[Data items]
=== Begin Enclosure ===
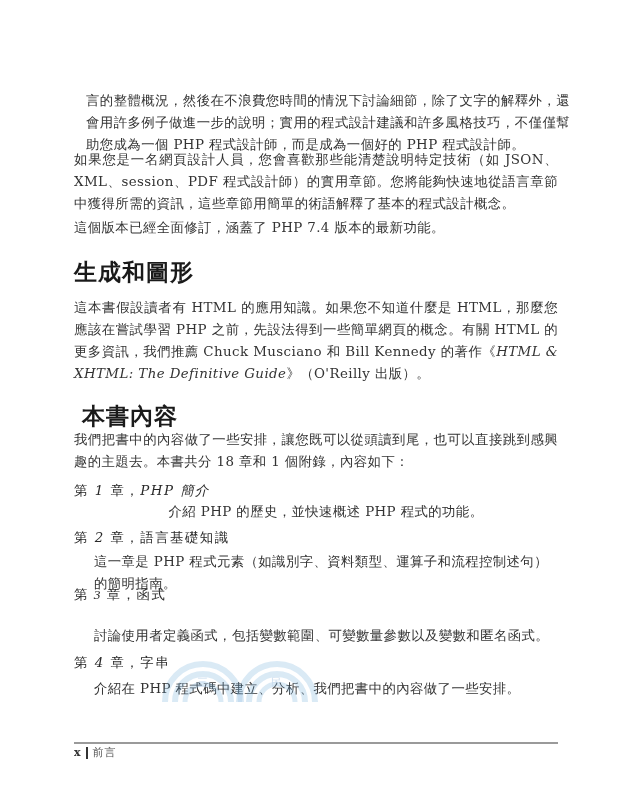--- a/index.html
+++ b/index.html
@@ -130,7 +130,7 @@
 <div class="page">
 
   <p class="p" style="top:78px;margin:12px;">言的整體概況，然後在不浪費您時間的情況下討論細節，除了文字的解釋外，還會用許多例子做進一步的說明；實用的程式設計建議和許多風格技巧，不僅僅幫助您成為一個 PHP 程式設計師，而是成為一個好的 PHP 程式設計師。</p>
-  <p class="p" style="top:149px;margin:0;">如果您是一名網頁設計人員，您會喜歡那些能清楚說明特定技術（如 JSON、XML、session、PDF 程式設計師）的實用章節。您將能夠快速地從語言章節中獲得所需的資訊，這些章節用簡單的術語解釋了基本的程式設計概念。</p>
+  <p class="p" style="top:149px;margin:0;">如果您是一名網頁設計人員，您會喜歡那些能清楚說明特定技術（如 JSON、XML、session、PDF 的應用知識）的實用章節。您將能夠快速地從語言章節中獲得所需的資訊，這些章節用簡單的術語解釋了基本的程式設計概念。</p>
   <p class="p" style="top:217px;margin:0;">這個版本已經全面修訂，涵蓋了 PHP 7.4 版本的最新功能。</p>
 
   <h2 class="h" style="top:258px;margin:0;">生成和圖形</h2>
=== End Enclosure ===
Exercise objective:
Leave out the pictures and retype the rest of the entries exactly.

Reply:
--- a/index.html
+++ b/index.html
@@ -130,7 +130,7 @@
 <div class="page">
 
   <p class="p" style="top:78px;margin:12px;">言的整體概況，然後在不浪費您時間的情況下討論細節，除了文字的解釋外，還會用許多例子做進一步的說明；實用的程式設計建議和許多風格技巧，不僅僅幫助您成為一個 PHP 程式設計師，而是成為一個好的 PHP 程式設計師。</p>
-  <p class="p" style="top:149px;margin:0;">如果您是一名網頁設計人員，您會喜歡那些能清楚說明特定技術（如 JSON、XML、session、PDF 程式設計師）的實用章節。您將能夠快速地從語言章節中獲得所需的資訊，這些章節用簡單的術語解釋了基本的程式設計概念。</p>
+  <p class="p" style="top:149px;margin:0;">如果您是一名網頁設計人員，您會喜歡那些能清楚說明特定技術（如 JSON、XML、session、PDF 的應用知識）的實用章節。您將能夠快速地從語言章節中獲得所需的資訊，這些章節用簡單的術語解釋了基本的程式設計概念。</p>
   <p class="p" style="top:217px;margin:0;">這個版本已經全面修訂，涵蓋了 PHP 7.4 版本的最新功能。</p>
 
   <h2 class="h" style="top:258px;margin:0;">生成和圖形</h2>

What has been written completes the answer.